First, AMISOM is woefully understrength. While the arrival earlier this week of the first of some 900 soldiers from Djibouti is a welcome addition to the nearly 10,000 Ugandans and Burundians, the force is still short of the 12,000 peacekeepers authorized by the United Nations Security Council. Moreover, as I argued in testimony before the House Africa Subcommittee earlier this year, it is beyond delusional to think that a force that size could succeed where the infinitely more robust and better trained and armed UNITAF and UNOSOM II forces, with their 37,000 and 28,000 personnel respectively, failed so miserably just a decade and a half ago against a far less capable opposition than the current Islamist insurgents. Without significant beefing up, the territory secured by the peacekeepers will not increase much beyond what they currently hold, which is somewhat less than the entirety of Mogadishu itself.
Second, AMISOM has no air capabilities, not even helicopters to evacuate soldiers wounded in combat.

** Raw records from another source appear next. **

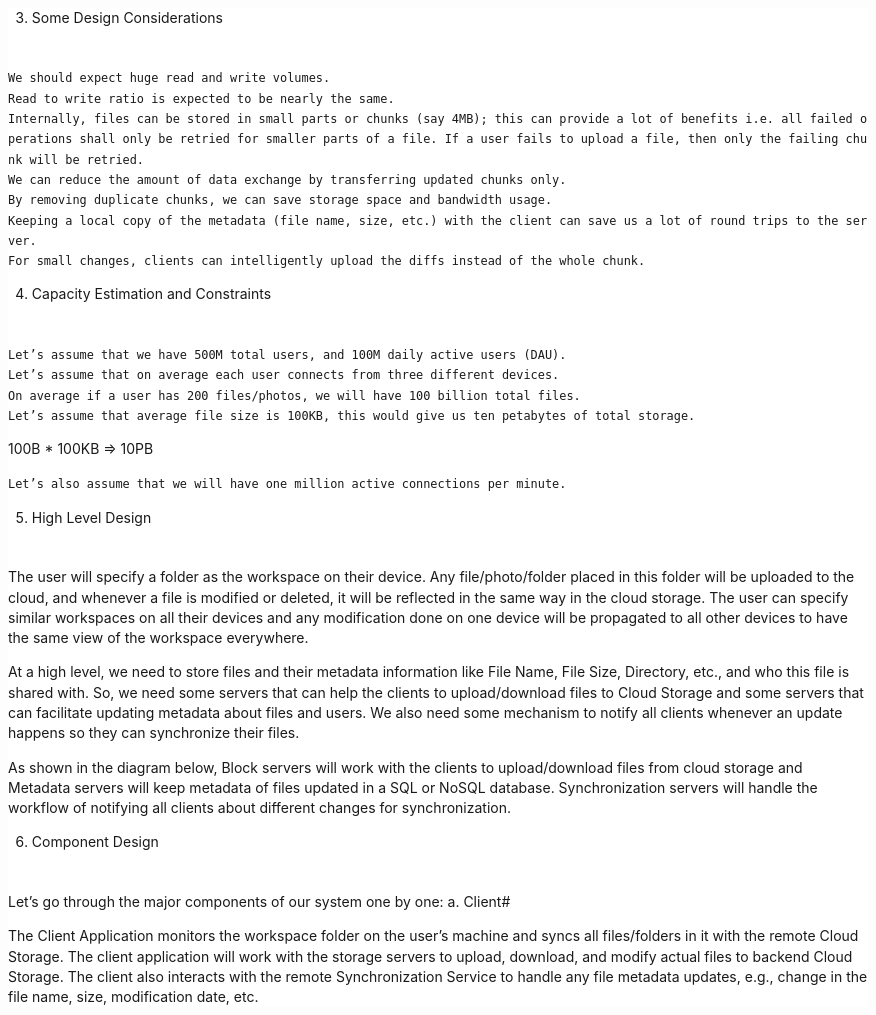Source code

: 3. Some Design Considerations

#

    We should expect huge read and write volumes.
    Read to write ratio is expected to be nearly the same.
    Internally, files can be stored in small parts or chunks (say 4MB); this can provide a lot of benefits i.e. all failed operations shall only be retried for smaller parts of a file. If a user fails to upload a file, then only the failing chunk will be retried.
    We can reduce the amount of data exchange by transferring updated chunks only.
    By removing duplicate chunks, we can save storage space and bandwidth usage.
    Keeping a local copy of the metadata (file name, size, etc.) with the client can save us a lot of round trips to the server.
    For small changes, clients can intelligently upload the diffs instead of the whole chunk.

4. Capacity Estimation and Constraints

#

    Let’s assume that we have 500M total users, and 100M daily active users (DAU).
    Let’s assume that on average each user connects from three different devices.
    On average if a user has 200 files/photos, we will have 100 billion total files.
    Let’s assume that average file size is 100KB, this would give us ten petabytes of total storage.

100B \* 100KB => 10PB

    Let’s also assume that we will have one million active connections per minute.

5. High Level Design

#

The user will specify a folder as the workspace on their device. Any file/photo/folder placed in this folder will be uploaded to the cloud, and whenever a file is modified or deleted, it will be reflected in the same way in the cloud storage. The user can specify similar workspaces on all their devices and any modification done on one device will be propagated to all other devices to have the same view of the workspace everywhere.

At a high level, we need to store files and their metadata information like File Name, File Size, Directory, etc., and who this file is shared with. So, we need some servers that can help the clients to upload/download files to Cloud Storage and some servers that can facilitate updating metadata about files and users. We also need some mechanism to notify all clients whenever an update happens so they can synchronize their files.

As shown in the diagram below, Block servers will work with the clients to upload/download files from cloud storage and Metadata servers will keep metadata of files updated in a SQL or NoSQL database. Synchronization servers will handle the workflow of notifying all clients about different changes for synchronization.

6. Component Design

#

Let’s go through the major components of our system one by one:
a. Client#

The Client Application monitors the workspace folder on the user’s machine and syncs all files/folders in it with the remote Cloud Storage. The client application will work with the storage servers to upload, download, and modify actual files to backend Cloud Storage. The client also interacts with the remote Synchronization Service to handle any file metadata updates, e.g., change in the file name, size, modification date, etc.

Third, the force has no maritime capabilities. As the current force commander, Major General Fred Mugisha, told me, even when the peacekeepers receive actionable intelligence that, for example, al-Shabaab is about to receive a shipment of arms or even foreign fighters from abroad—both have a history of coming by sea from al-Qaeda in the Arabian Peninsula and other such groups in nearby Yemen—they have no means to intercept or otherwise interdict the deadly flow.
While al-Shabaab has been weakened by a combination of the famine and its own ineptitude as well as the efforts of AMISOM, it is still too soon to count it out. As heavy fighting in Mogadishu’s Dayniile district earlier this week underscored, the group is still capable of going on the offensive. Moreover, there is evidence that it has increased, rather than lessened, its ties to foreign extremist networks. And it is increasingly shifting to vehicle borne improvised explosive devices (VBIEDs) and other asymmetric tactics, as I had an opportunity to see during my recent visit to Somalia.
In the end, as I argued in a study for the current issue of the Journal of the Middle East and Africa, the biggest challenge confronting AMISOM and, indeed, the international community, is not military, but political. There has yet to be any evidence that the bickering politicians of the Somali TFG have any inclination to even begin rising to the occasion.
On Wednesday of this week, members of the country’s parliament, who have been squabbling over the attempt by one faction to dismiss the speaker of the legislature, wrestled with and threw chairs at each other with such force that they literally drew blood. Meanwhile the TFG cabinet is led by a Harvard-educated academic so out of touch with reality that last week—at the very moment when the UN was launching a campaign to raise $1.5 billion to feed his starving countrymen—he gave an interview to The Telegraph in which he denied there was even a famine. Despite receiving copious amounts of Western aid for precisely this purpose, Abdiweli Mohammed Ali has not paid some of its military and police personnel for months, with result being many whom I encountered have quit their units and hired themselves out—in full uniform—as security officers or even fighters in private militias.
With “leaders” like these as local partners, it is a wonder that the peacekeepers have managed to make any progress: many a counterinsurgency campaign has gone awry by being shackled to far less self-destructive regimes. That the African Union forces have accomplished what they have this year and thus opened up, however briefly, a window of hope, however narrow, for the people of Mogadishu is itself a remarkable achievement worth celebrating in this festal season even if there is still precious little “good will towards men”—to say nothing of “peace on earth”—to be found in poor Mogadishu.
J. Peter Pham is director of the Atlantic Council’s Michael S. Ansari Africa Center.